Three Women Who Ignited American Romanticism

by Megan Marshall

Pub Date: April 13th, 2005
ISBN: 0-395-38992-5
Publisher: Houghton Mifflin

A slow-paced yet often incisive collective biography of Elizabeth, Mary and Sophia Peabody—three Massachusetts sisters who helped spark educational reform and the American mid-19th-century literary renaissance.

A historiographical revolution has occurred since the previous major biography of the trio, Louise Hall Tharp’s The Peabody Sisters of Salem (1950), notably in feminism and in greater candor about sexual matters. But this account by Marshall (a specialist in women’s- and New England history), while longer than Tharp’s, covers only half its subjects’ life spans, thus losing in narrative nimbleness. Still, using a vast cache of family letters and journals, Marshall masterfully analyzes how the three “both welcomed their group identity and resented it as they strove for independent self-fulfillment.” Most startling, she depicts two triangular relationships, with Mary and Sophia succeeding in winning the affections of their eventual husbands (educator Horace Mann and Nathaniel Hawthorne, respectively) from Elizabeth.

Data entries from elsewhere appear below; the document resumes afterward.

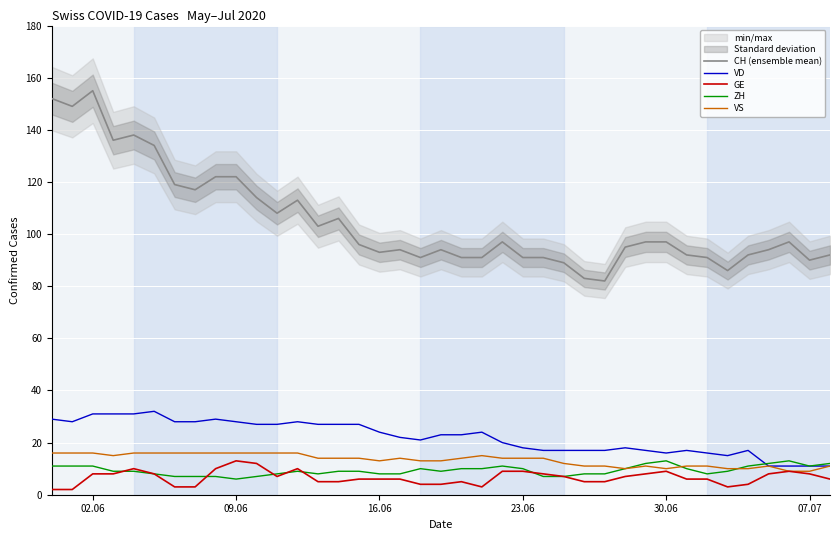

What are all the series names shown in the legend?

CH (ensemble mean), VD, GE, ZH, VS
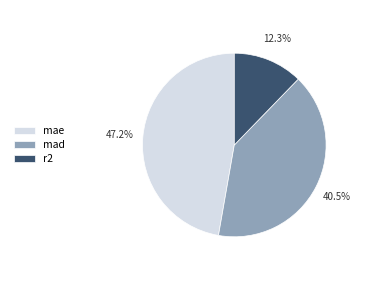

Rank the categories by value from lowest to highest.

r2, mad, mae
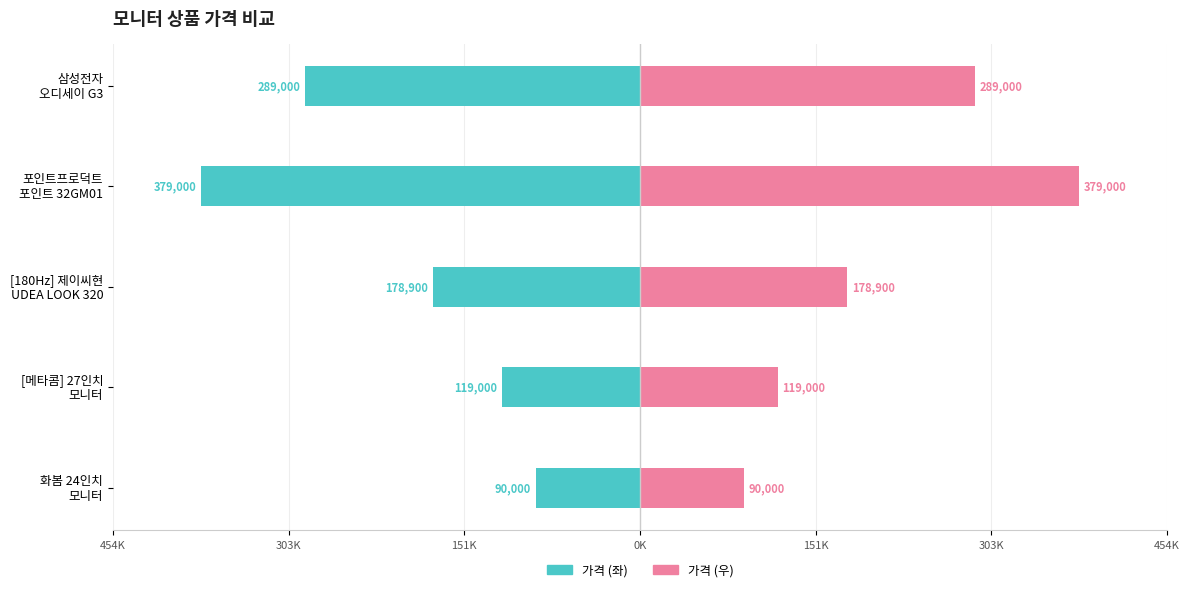

How many bars are there in each group?

2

Above all, Marshall sets the sisters’ hard-won achievements against the background of their family and time. The Peabodys followed their unconventional mother’s lead into teaching—a necessity in a household with an underachieving father and three brothers. Elizabeth, the oldest, often intimidated not only her sisters but also many men with her precocious intellect. Author, translator, bookseller and publisher, she introduced the kindergarten movement to the United States. Mary, the family beauty, wrote a biography of Mann and even a posthumously published novel inspired by the love triangle with Elizabeth. Sophia, an invalid afflicted by migraines, blossomed into an accomplished painter and sculptor even as she drew out the shy Hawthorne. Marshall demonstrates how the sisters not only supported Hawthorne and Mann, but also Bronson Alcott, William Ellery Channing, Theodore Parker, Emerson and other Transcendentalists.

Though sometimes more detailed than it need be, a psychologically acute group portrait of a family that managed (in Elizabeth’s words) “to move the mountain of custom and convention.”